Well, fall is upon us! Tulsa Public Schools started yesterday . . . and the weather is lovely and fall-like.

Things are kicking back into gear at Trinity. Casey's already making a huge difference -- the atmosphere in choir rehearsals is quite relaxed, and it seems people are actually having fun. I'm starting to see folks drift back who had probably been alienated by Stephen Tappe. I even saw Bonnie Duncan in church Sunday, who I strongly suspect had been run off by Tappe. Wonder if she'll be coming back to the choir? I'd love to have her back -- not to mention that we could use another soprano! I'm sure Bonnie's heard the news about Casey, and knows Casey's reputation at both Trinity and Boston Avenue -- so she undoubtedly knows that Casey isn't into alienating or running of choristers. I know Casey would love to have her back.

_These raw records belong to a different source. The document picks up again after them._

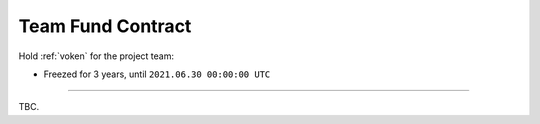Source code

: .. _team_fund_contract:

Team Fund Contract
==================

.. Contract address: ``0x..``

Hold :ref:`voken` for the project team:

- Freezed for 3 years, until ``2021.06.30 00:00:00 UTC``


------

TBC.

Everyone -- everyone -- I've spoken to is thrilled that Casey got the nod. Bruce Schultz (the Philharmonic's principal hornist) even commented to me that Trinity did the right thing in choosing Casey: "Casey's truly a good person."

I agree. Casey has remarkable musical talents (both organ and choral conducting), spiritual/liturgical gifts, and the people skills needed to relate to the diverse constituency that is Trinity Parish. Casey's lately been treating us to organ improvisations for the postlude, which brings back fond memories of Tom Matthews letting loose on the organ.

Suffice it to say, I look forward to choir practice these days!